From Blockbusters to Bespoke
Traditional biotech economics are unforgiving: develop one drug, sell it to millions, and hope for billions. Anyone with a rare disease? Not profitable enough to pursue.
AI changes that equation. By cutting discovery costs and compressing timelines, it makes room for smaller, more agile players. Companies like Nome are unbundling the pipeline. Rather than relying on a single corporate entity to shepherd a therapy from concept to clinic, they orchestrate a network—genomics labs, contract manufacturers, and AI systems working in parallel.
This doesn’t replace Big Pharma. It complements it. Just as startups once unbundled the corporate software stack, micro-biotechs are now unbundling the R&D stack. Instead of one-size-fits-all therapeutics, we’re entering an era of personalized orchestration—matching each patient’s genetic profile with precise, actionable options.

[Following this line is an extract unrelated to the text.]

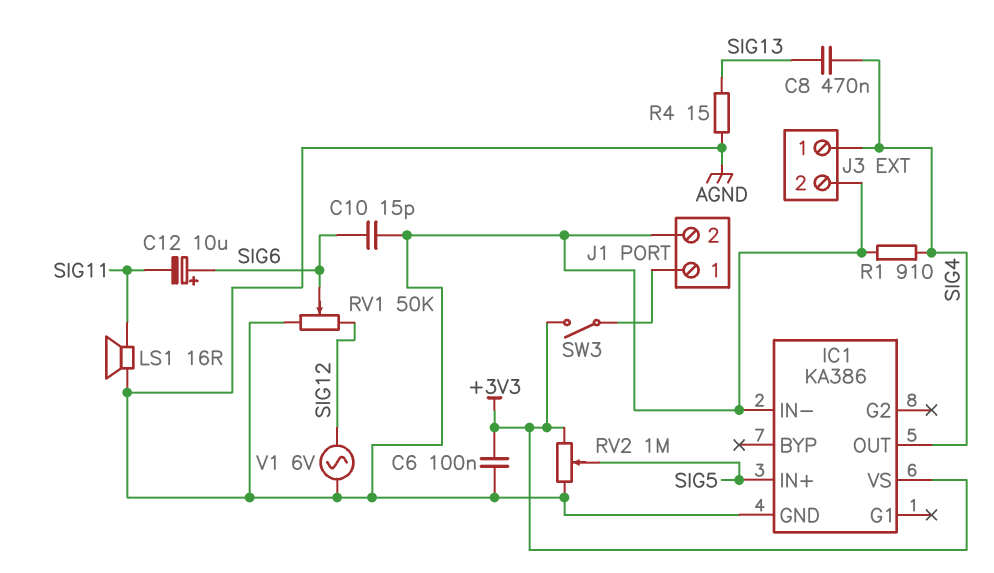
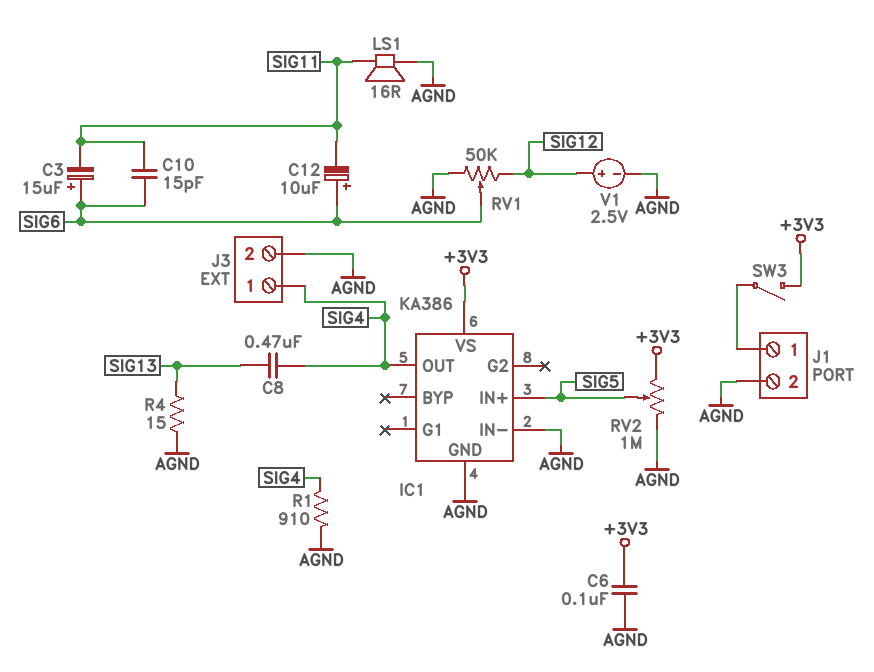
C3: none -> 15uF (plus SIG6, minus SIG11)
C10: 15pF (AGND, SIG6) -> 15pF (SIG6, SIG11)
V1: AC 6V (AGND, SIG12) -> 2.5V (plus SIG12, minus AGND)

When I ask Ringel how Nome differs from other AI-driven drug discovery companies, he’s clear about the company’s unique positioning: “The most pervasive gap we see is that no other organizations are great at determining how an individual patient should proceed.”
Yet the shift brings new questions. Who owns a therapy generated by AI? How should insurers price a drug designed for one person? And what happens when computation, not chemistry, becomes the bottleneck?
Ringel believes regulatory clarity is essential. “We need leadership from Washington—both from the FDA on regulatory pathway guidance and from CMS on how these therapies should be priced and paid for by the system.”
These questions are already shaping how investors assess valuation, intellectual property, and go-to-market models across biotech’s next wave.
How AI Is Changing Biotech Investment
AI platforms are redirecting venture capital in ways that will ultimately affect healthcare costs. Investors who spent the last decade backing consumer software are now funding AI systems that can run lab experiments and design treatments—a fundamentally different proposition.
The investment strategy is splitting. Some are betting on broad platforms that can discover drugs across multiple diseases. Others are funding specialized tools for complex, high-stakes fields like rare-disease research, where even small efficiency gains translate to lives saved.
What makes Nome’s approach particularly interesting is who’s investing. Beyond traditional venture capital, the company is attracting families affected by rare diseases, philanthropic foundations, and healthcare-focused funds—investors who see the bigger picture. If you can figure out how to cure one ultra-rare condition affordably, you’ve essentially created a repeatable process for hundreds of others.
It’s a different kind of bet. It’s driven less by market size and more by proof of concept. And it could reshape how medical innovation gets funded.
The Bottom Line
Nome’s story isn’t just about one founder confronting blindness. It’s about a broader movement to democratize cure-building, and turning roadblocks into action.
As AI takes on the heavy lifting once reserved for pharma giants, we’re watching both a technological and moral inflection point unfold. Medicine is becoming a service, personalized at the atomic level. Investors should be watching. Patients should be hopeful.
When I ask Ringel about the role of empathy in this AI-driven space, his answer is refreshingly simple: “Empathy is the business. Technology enables us to provide it at scale.” If AI can automate creativity in business, perhaps it can automate compassion in science. Because the real breakthrough isn’t just in the science; it’s in who gets to use it.